Note parfaite au Lac Nairne : des résultats qui peuvent être déstabilisants pour les baigneurs
Date : 28 oct. (4H59)
Déjà en 2019, la Fondation Rivières qualifiait le programme de « très déficient, voire dangereux pour la sécurité des baigneurs ». L’organisme identifiait comme failles la participation volontaire des exploitants de plage, le délai des résultats ou encore les cotes qui pouvaient porter à confusion.

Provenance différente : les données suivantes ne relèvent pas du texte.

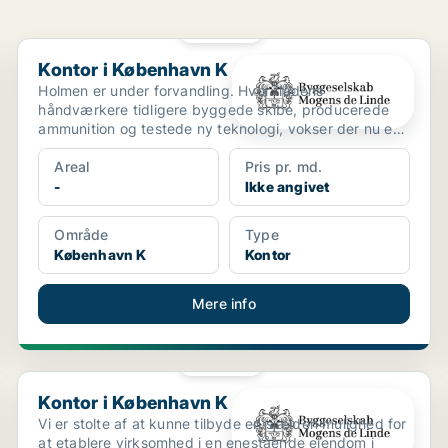
PLATIN
Kontor i København K
Kontor i København K
Holmen er under forvandling. Hvor flådens
håndværkere tidligere byggede skibe, producerede
ammunition og testede ny teknologi, vokser der nu en
helt ny bydel...
Areal
Pris pr. md.
-
Ikke angivet
Område
Type
København K
Kontor
Mere info
PLATIN
Kontor i København K
Kontor i København K
Vi er stolte af at kunne tilbyde en sjælden mulighed for
at etablere virksomhed i en enestående ejendom i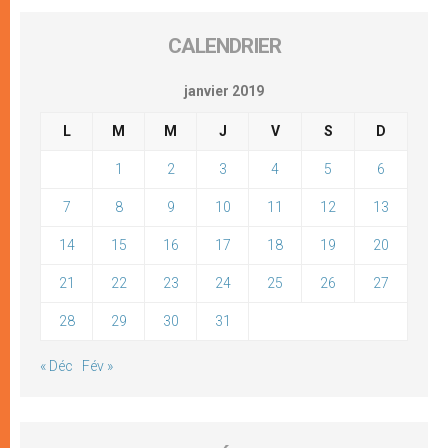
CALENDRIER
janvier 2019
L
M
M
J
V
S
D
1
2
3
4
5
6
7
8
9
10
11
12
13
14
15
16
17
18
19
20
21
22
23
24
25
26
27
28
29
30
31
« Déc
Fév »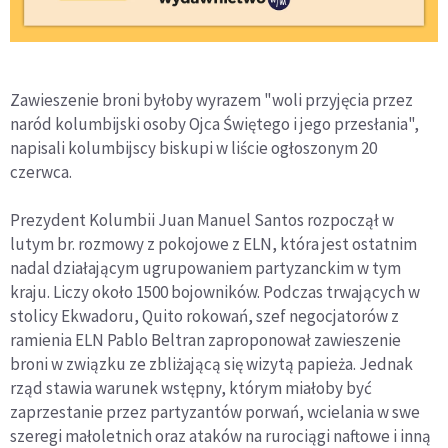
Zawieszenie broni byłoby wyrazem "woli przyjęcia przez
naród kolumbijski osoby Ojca Świętego i jego przesłania",
napisali kolumbijscy biskupi w liście ogłoszonym 20
czerwca.
Prezydent Kolumbii Juan Manuel Santos rozpoczął w
lutym br. rozmowy z pokojowe z ELN, która jest ostatnim
nadal działającym ugrupowaniem partyzanckim w tym
kraju. Liczy około 1500 bojowników. Podczas trwających w
stolicy Ekwadoru, Quito rokowań, szef negocjatorów z
ramienia ELN Pablo Beltran zaproponował zawieszenie
broni w związku ze zbliżającą się wizytą papieża. Jednak
rząd stawia warunek wstępny, którym miałoby być
zaprzestanie przez partyzantów porwań, wcielania w swe
szeregi małoletnich oraz ataków na rurociągi naftowe i inną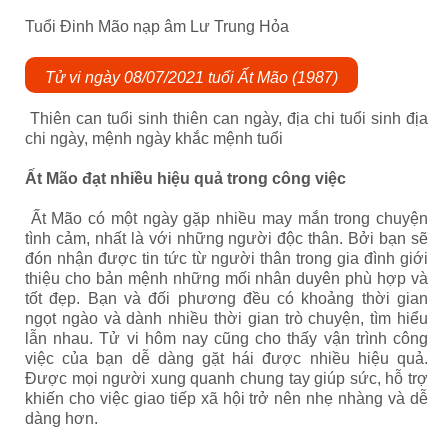
Tuổi Đinh Mão nạp âm Lư Trung Hỏa
Tử vi ngày 08/07/2021 tuổi Ất Mão (1987)
Thiên can tuổi sinh thiên can ngày, địa chi tuổi sinh địa
chi ngày, mệnh ngày khắc mệnh tuổi
Ất Mão đạt nhiều hiệu quả trong công việc
Ất Mão có một ngày gặp nhiều may mắn trong chuyện
tình cảm, nhất là với những người độc thân. Bởi bạn sẽ
đón nhận được tin tức từ người thân trong gia đình giới
thiệu cho bản mệnh những mối nhân duyên phù hợp và
tốt đẹp. Bạn và đối phương đều có khoảng thời gian
ngọt ngào và dành nhiều thời gian trò chuyện, tìm hiểu
lẫn nhau. Tử vi hôm nay cũng cho thấy vận trình công
việc của bạn dễ dàng gặt hái được nhiều hiệu quả.
Được mọi người xung quanh chung tay giúp sức, hỗ trợ
khiến cho việc giao tiếp xã hội trở nên nhẹ nhàng và dễ
dàng hơn.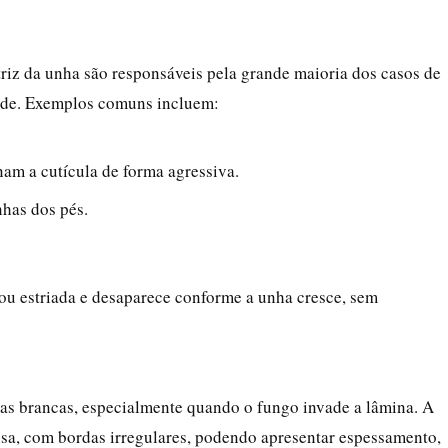
riz da unha são responsáveis pela grande maioria dos casos de
ade. Exemplos comuns incluem:
nam a cutícula de forma agressiva.
has dos pés.
ou estriada e desaparece conforme a unha cresce, sem
s brancas, especialmente quando o fungo invade a lâmina. A
sa, com bordas irregulares, podendo apresentar espessamento,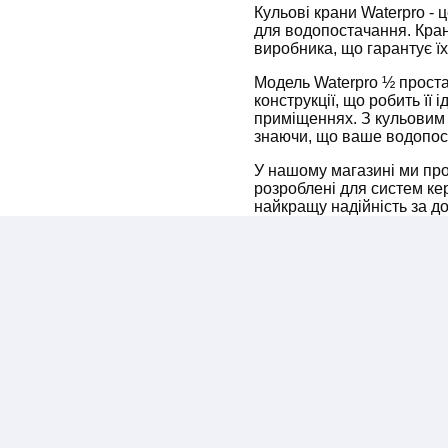
Кульові крани Waterpro - 
для водопостачання. Кра
виробника, що гарантує ї
Модель Waterpro ½ проста 
конструкції, що робить її
приміщеннях. З кульовим 
знаючи, що ваше водопост
У нашому магазині ми про
розроблені для систем к
найкращу надійність за д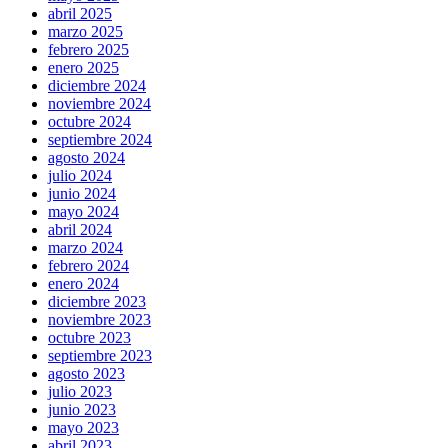
abril 2025
marzo 2025
febrero 2025
enero 2025
diciembre 2024
noviembre 2024
octubre 2024
septiembre 2024
agosto 2024
julio 2024
junio 2024
mayo 2024
abril 2024
marzo 2024
febrero 2024
enero 2024
diciembre 2023
noviembre 2023
octubre 2023
septiembre 2023
agosto 2023
julio 2023
junio 2023
mayo 2023
abril 2023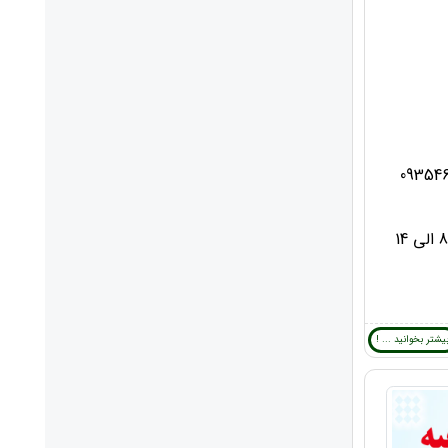
شبانه روز با شماره تلفن 09354676004
شماره تلفن دبیرخانه دائمی همایش: 38234735-051 ساعات کاری 8 الی 14
یشتر بخوانید ... !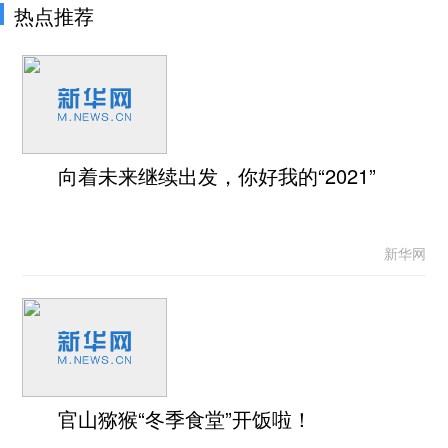
热点推荐
向着未来继续出发，你好我的“2021”
新华网
官山猕猴“冬季食堂”开饭啦！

Environnement-Plage évalue seulement la qualité bactériologique (coliformes fécaux) d’un lac et non la présence d’algues bleu-vert ou de cyanobactéries. En eau douce, c’est la quantité de E. Coli qui est analysée. Dans le cas du Lac Nairne, les résultats ont démontré que moins de 20 ufc/100 ml étaient présents dans l’eau de baignade, ce qui explique la bonne cote obtenue (A).
L’actuel directeur général de la Fondation Rivières, André Bélanger, convient que les résultats peuvent être déstabilisants pour les baigneurs.
M. Bélanger précise qu’un lac peut avoir une bonne cote, mais être rempli d’algues, « ce qui n’en fait pas un lieu mauvais pour la santé ». Là où ça devient problématique, c’est si les algues sont évidemment toxiques.
À savoir le programme Environnement-Plage est réellement utile, le directeur général de la Fondation Rivières reconnaît « une certaine utilité », mais André Bélanger croit tout de même que « c’est un programme qui n’en est pas un, une sorte de patch qui est administré par le ministère de l’Environnement ».
M. Bélanger ne comprend pas pourquoi le programme relève du ministère de l’Environnement alors qu’il s’agit d’une question de santé publique. Il se questionne à savoir si un autre ministère devrait administrer le programme.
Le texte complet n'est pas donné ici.